Egg Drop Soup with Quorn Swedish Style Ball and Tofu
A classic Chinese soup that’s made with simple ingredients and yet giving it a flavourful and rich taste with every spoon. Add some Quorn Swedish Style Balls in to give it the additional nutrition you need.
A Little Effort
- 150g Quorn Swedish Style Balls
- 60g tomatoes – diced
- 80g pickled mustard greens/ zha cai – diced
- 1 block silken tofu (Approx. 300 g) – diced
- 1 egg
- 500ml vegetable consommé (refer to recipe below)
- ¼ tsp salt
- ¼ tsp sugar
- 1-2g Chinese dried seaweed – for garnish
- Spring onion – chopped for garnish
- Coriander – chopped for garnish
- 300g Chinese cabbage
- 300g celery
- 300g carrot
- 200g white onion
- 200g dried soy bean – soaked in water for an hour
- 10g white peppercorn
- 3L water
- Bring vegetable consommé to a boil. Add in pickled mustard greens and simmer for 2 minutes.
- Add tomatoes, tofu and Quorn Swedish Style Balls into the mixture. Bring it back up to a boil and stir until the tomatoes are cooked through
- Season to taste with salt and sugar.
- Whisk the eggs in a bowl and slowly drizzle into the boiling broth mixture.

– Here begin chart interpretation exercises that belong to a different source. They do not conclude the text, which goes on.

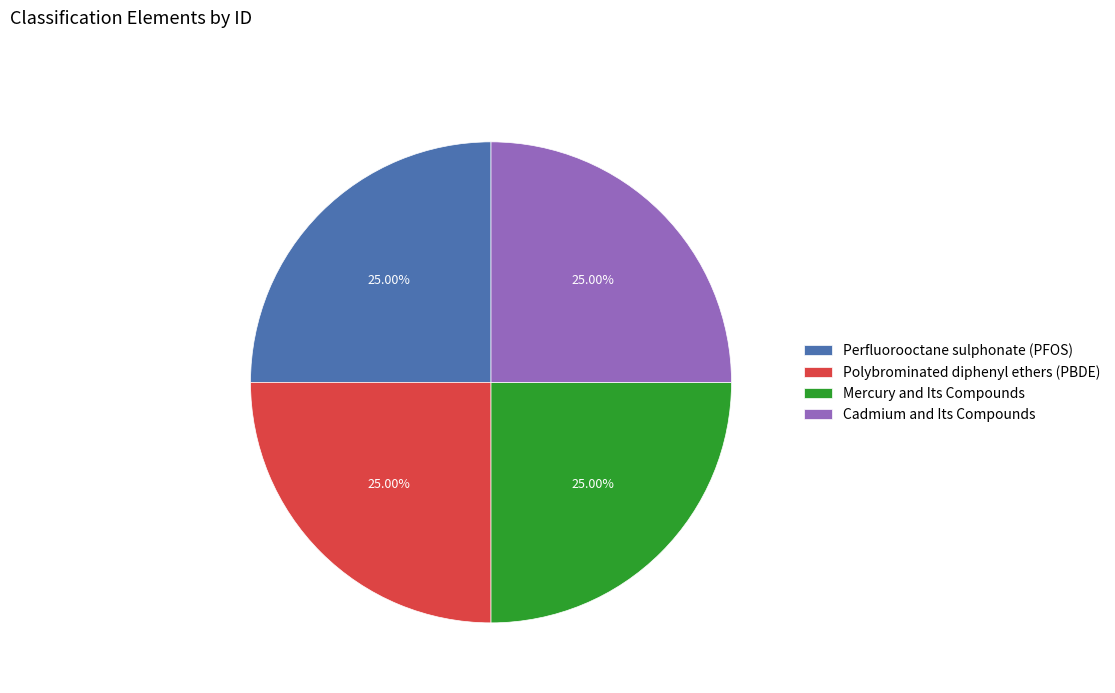

Is Mercury and Its Compounds the majority of the pie?

No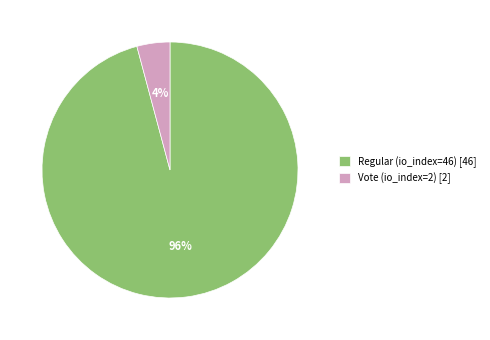

Is the sum of Regular (io_index=46) [46] and Vote (io_index=2) [2] greater than half?

Yes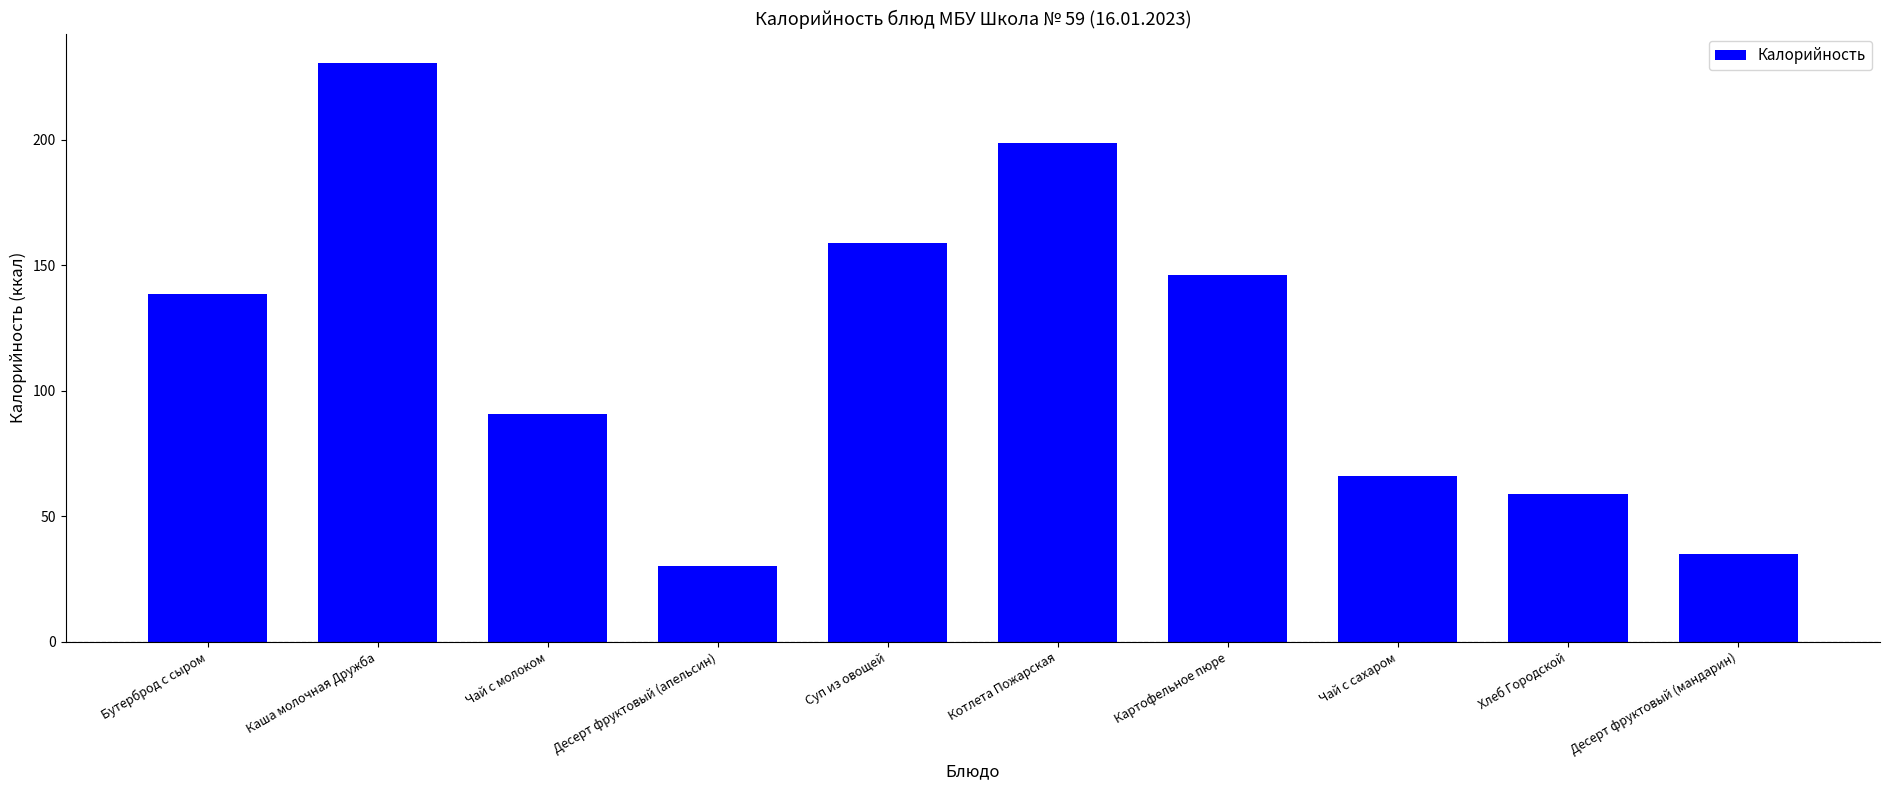

What is the ratio of the value at Хлеб Городской to the value at Каша молочная Дружба?

0.3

- Serve and garnish with seaweed, spring onion and coriander.
- Dice all vegetables
- In a large stock pot, bring 3L of water to boil, and add in all ingredients then bring to boiling
- Simmer over a low heat for an hour or until the liquid has reduced to about 1 litre
- Remove the vegetables and store the stock for use.